When the police reached ‘A”s home they entered to find that it was so infested with rodents, bugs, and drugs that everything in the home would have to be destroyed; including ‘A”s most prized possession and portal to the outside world, his XBox.

My sister was horrified when she came home that day.  She told me the story of the poor child, who was now staying with his neighbors, and, knowing I was a member of the Cookie Brigade, begged that I beseech them to help.  I was overwhelmed with sadness and purpose.  Immediately I went to every forum outlet I could, telling ‘A”s story and begging for help.  

The bigger charities I reached out to turned me away, as the problem was too small.  

But not Penny Arcade

Within minutes of posting the story on the forums I had responses from sympathizers and people who wanted to help.  After a week with no results, I was beginning to lose hope. That was when I first encountered my Penny-Arcade hero, a three-times PAX attendee named Geoffrey.  

Geoffrey sent me a message requesting a mailing address and a week later I opened a box with a brand-new 250GB XBox360, ‘A”s three favorite games, controllers, and a year of XBox Live.
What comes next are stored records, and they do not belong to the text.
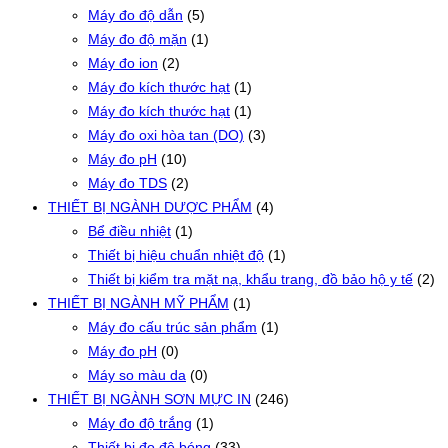
Máy đo độ dẫn
(5)
Máy đo độ mặn
(1)
Máy đo ion
(2)
Máy đo kích thước hạt
(1)
Máy đo kích thước hạt
(1)
Máy đo oxi hòa tan (DO)
(3)
Máy đo pH
(10)
Máy đo TDS
(2)
THIẾT BỊ NGÀNH DƯỢC PHẨM
(4)
Bể điều nhiệt
(1)
Thiết bị hiệu chuẩn nhiệt độ
(1)
Thiết bị kiểm tra mặt nạ, khẩu trang, đồ bảo hộ y tế
(2)
THIẾT BỊ NGÀNH MỸ PHẨM
(1)
Máy đo cấu trúc sản phẩm
(1)
Máy đo pH
(0)
Máy so màu da
(0)
THIẾT BỊ NGÀNH SƠN MỰC IN
(246)
Máy đo độ trắng
(1)
Thiết bị đo độ bóng
(33)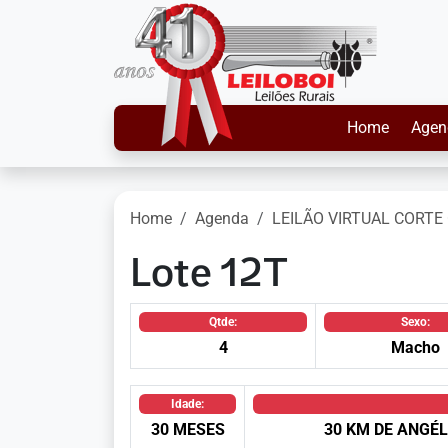
Home
Agen
Home
Agenda
LEILÃO VIRTUAL CORTE 
Lote 12T
Qtde:
Sexo:
4
Macho
Idade:
30 MESES
30 KM DE ANGÉL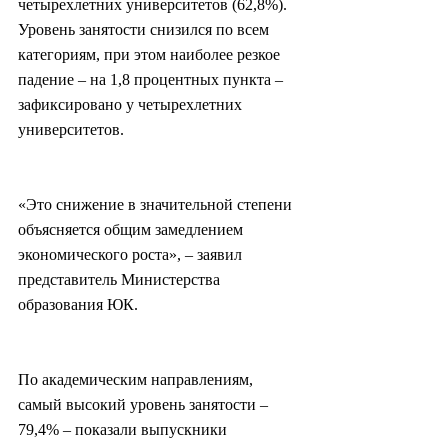
четырехлетних университетов (62,8%). 
Уровень занятости снизился по всем 
категориям, при этом наиболее резкое 
падение – на 1,8 процентных пункта – 
зафиксировано у четырехлетних 
университетов.
«Это снижение в значительной степени 
объясняется общим замедлением 
экономического роста», – заявил 
представитель Министерства 
образования ЮК.
По академическим направлениям, 
самый высокий уровень занятости – 
79,4% – показали выпускники 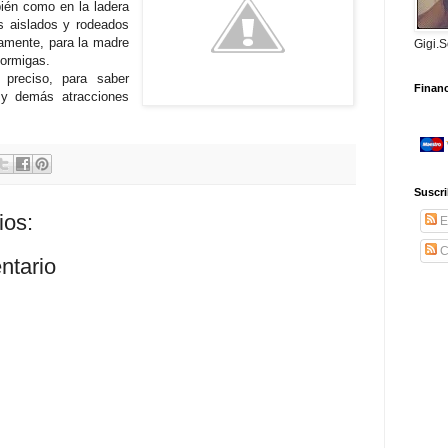
ién como en la ladera
s aislados y rodeados
amente, para la madre
Gigi.S
ormigas.
preciso, para saber
Financ
 y demás atracciones
Suscri
ios:
E
C
ntario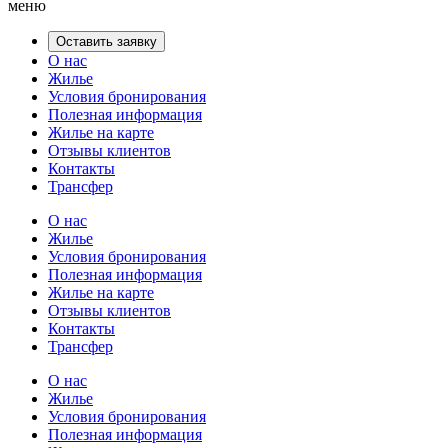
меню
Оставить заявку
О нас
Жилье
Условия бронирования
Полезная информация
Жилье на карте
Отзывы клиентов
Контакты
Трансфер
О нас
Жилье
Условия бронирования
Полезная информация
Жилье на карте
Отзывы клиентов
Контакты
Трансфер
О нас
Жилье
Условия бронирования
Полезная информация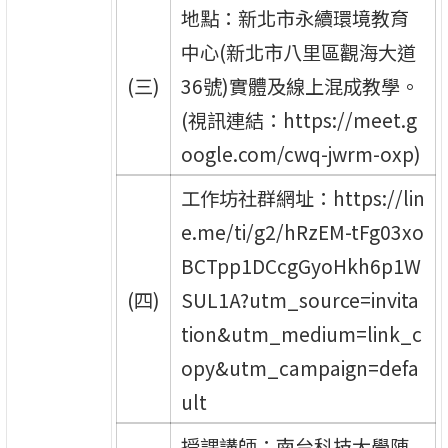
地點：新北市永續環境教育
中心(新北市八里區觀海大道
(三)
36號)實體及線上混成教學。
(視訊連結：https://meet.g
oogle.com/cwq-jwrm-oxp)
工作坊社群網址：https://lin
e.me/ti/g2/hRzEM-tFg03xo
BCTpp1DCcgGyoHkh6p1W
(四)
SUL1A?utm_source=invita
tion&utm_medium=link_c
opy&utm_campaign=defa
ult
授課講師：南台科技大學陳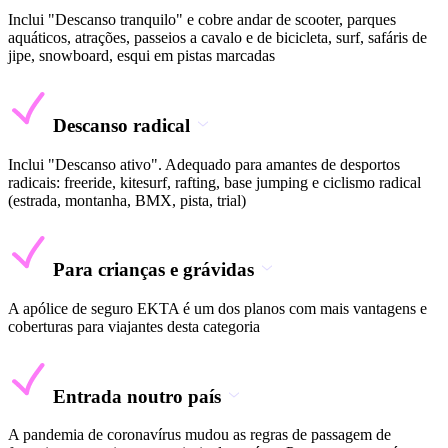
Inclui "Descanso tranquilo" e cobre andar de scooter, parques
aquáticos, atrações, passeios a cavalo e de bicicleta, surf, safáris de
jipe, snowboard, esqui em pistas marcadas
Descanso radical
Inclui "Descanso ativo". Adequado para amantes de desportos
radicais: freeride, kitesurf, rafting, base jumping e ciclismo radical
(estrada, montanha, BMX, pista, trial)
Para crianças e grávidas
A apólice de seguro EKTA é um dos planos com mais vantagens e
coberturas para viajantes desta categoria
Entrada noutro país
A pandemia de coronavírus mudou as regras de passagem de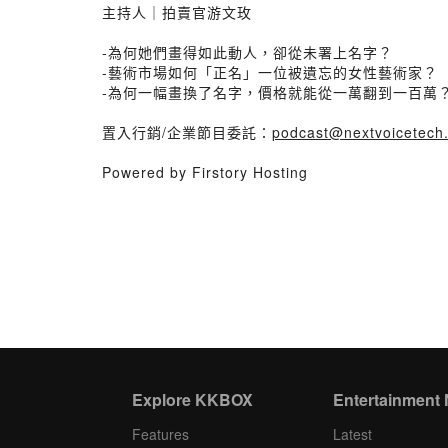
主持人｜拍賣官游文玫
-為何她們畫得如此動人，卻從未署上名字？
-藝術市場如何「正名」一位被遺忘的女性藝術家？
-為何一幅畫換了名字，價格就能從一萬翻到一百萬
置入行銷/企業節目委託：
podcast@nextvoicetech
Powered by Firstory Hosting
Explore KKBOX
Entertainment
Features
Latest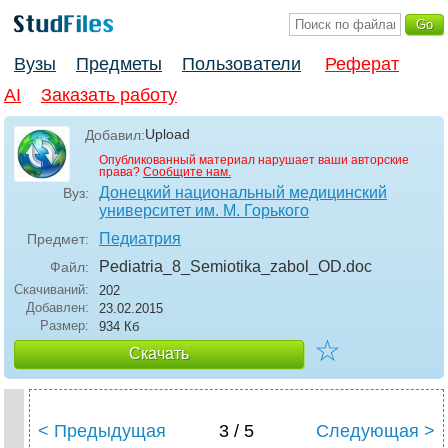
Вузы
Предметы
Пользователи
Реферат
AI
Заказать работу
Upload
Добавил:
Опубликованный материал нарушает ваши авторские
права?
Сообщите нам.
Донецкий национальный медицинский
Вуз:
университет им. М. Горького
Педиатрия
Предмет:
Pediatria_8_Semiotika_zabol_OD
.doc
Файл:
Скачиваний:
202
Добавлен:
23.02.2015
Размер:
934 Кб
☆
Скачать
< Предыдущая
3 / 5
Следующая >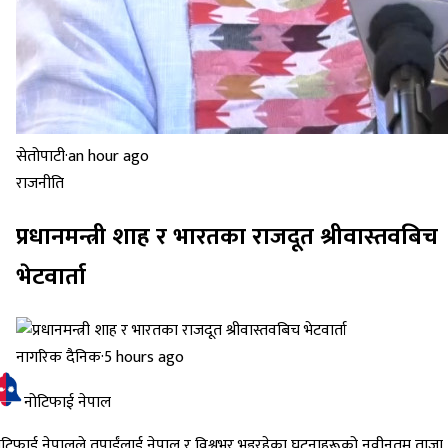
सेतोपाटी
·
an hour ago
राजनीति
प्रधानमन्त्री शाह र भारतका राजदूत श्रीवास्तवबिच
भेटवार्ता
नागरिक दैनिक
·
5 hours ago
नोटिफाई नेपाल
ोटिफाई नेपालले तपाईंलाई नेपाल र विश्वभर भइरहेका घटनाहरूको नवीनतम ताजा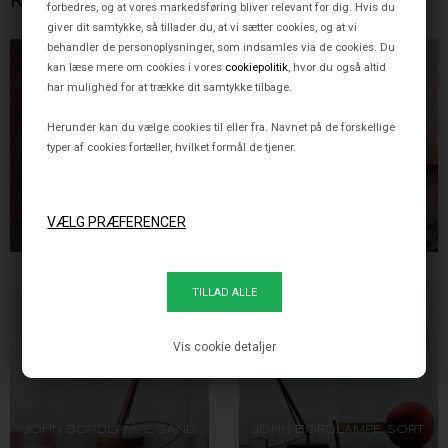
forbedres, og at vores markedsføring bliver relevant for dig. Hvis du
giver dit samtykke, så tillader du, at vi sætter cookies, og at vi
behandler de personoplysninger, som indsamles via de cookies. Du
kan læse mere om cookies i vores
cookiepolitik
, hvor du også altid
har mulighed for at trække dit samtykke tilbage.
Herunder kan du vælge cookies til eller fra. Navnet på de forskellige
typer af cookies fortæller, hvilket formål de tjener.
JOHN BORDLAMPE, HVID
JOHN BORDLAMPE, LIGHT
BLUE
4.720,00 DKK
4.720,00 DKK
Vis cookie detaljer
JOHN BORDLAMPE, SAND
JOHN BORDLAMPE, SORT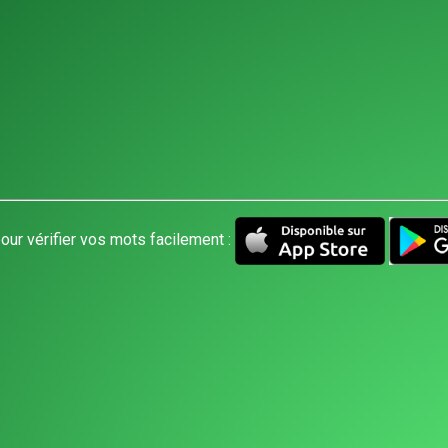
our vérifier vos mots facilement :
Also included was a note that read something like,

“Dear ‘A’,  I hope this box finds you well.  I know what it’s like to go through hard times.  Keep your chin up. -Geoffrey”

When my sister and I delivered ‘A’ his new XBox and goodies, he sat there with a blank look on his face and very passively said, “Thank you”. It wasn’t the huge reaction I had expected, but his neighbors (who have now legally adopted both ‘A’ and his sister) called to tell us he cried all night.

PAX this year afforded me the opportunity to meet my hero.  I was surprised to see he wasn’t the old, rich benefactor I had thought he’d be.  He was a young and, unsurprisingly, extremely kind.  He told me that:

“Had it been any other forum I would have read ‘A”s story and thought, ‘Yeah right…,’ but that’s not who PAX people are and that’s not what PAX people are about.”

Geoffrey is a Hero 

He is my hero and he is ‘A”s hero, but more than that he is a PAX hero. The purity and goodness found at PAX may only come twice a year, but the impact the community has on gamers’ lives stays.

Thank you Geoffrey.

*’A’ and his sister are adjusting well to their new homes. They have no contact with their mother, and we are still keeping their father in our prayers.